CAPTCHAS OpenClaw

Name/description (CAPTCHAS integration) aligns with declared env vars (CAPTAS_API_KEY, CAPTCHAS_ENDPOINT) and the API endpoints referenced. Requested credentials and endpoint are expected for this integration.

SKILL.md contains only API integration guidance and tool schemas. It does not instruct the agent to read unrelated system files or other credentials. Note: the 'signals' parameter is free-form (additionalProperties allowed) and the doc warns to avoid PII but does not enforce it — this is a possible data-exposure risk if callers put sensitive user data into signals.

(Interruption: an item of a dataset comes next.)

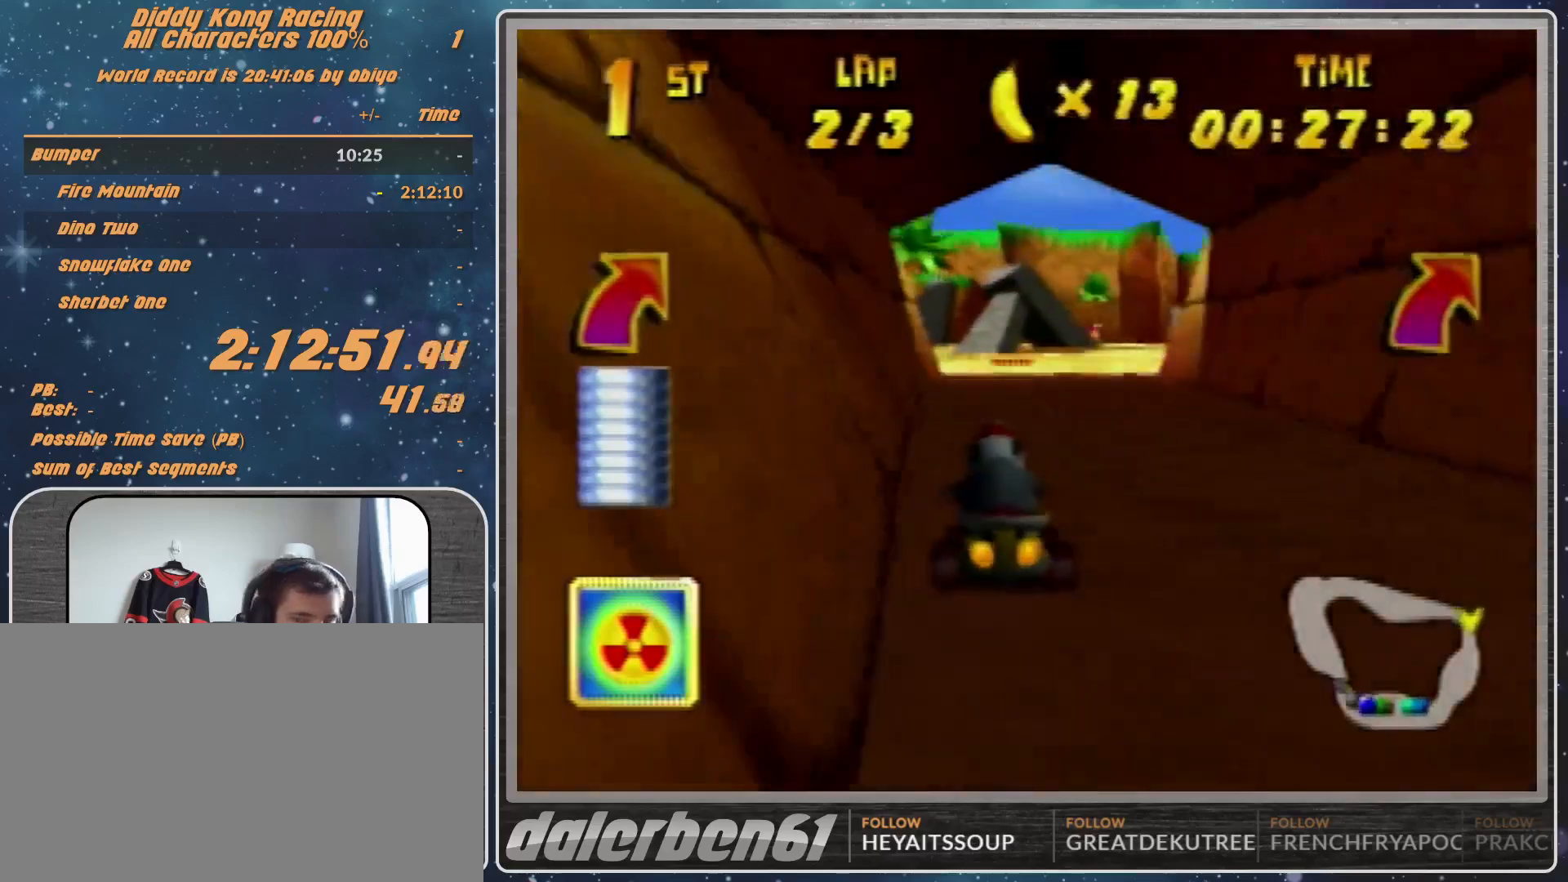
{"buttons": ["A"], "left_stick": "center", "events": [[67, "A", "up"], [133, "A", "down"], [133, "left_stick", "right"], [400, "A", "up"], [400, "left_stick", "center"], [500, "A", "down"]]}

The example plugin's execute() simply returns JSON.stringify(params), which in a real integration could cause sensitive inputs to be reflected into tool output/logs.

Instruction-only skill with no install spec and no code files — lowest-risk install posture; nothing is written to disk or downloaded by the skill itself.

Only two environment variables are required: CAPTCHAS_API_KEY (primary credential) and CAPTCHAS_ENDPOINT. Both are appropriate and necessary for an API integration; no unrelated credentials or broad config paths are requested.

Skill is not always-enabled and does not request system-wide privileges or attempt to modify other skills. Default autonomous invocation is allowed (platform default) but not combined with other concerning privileges here.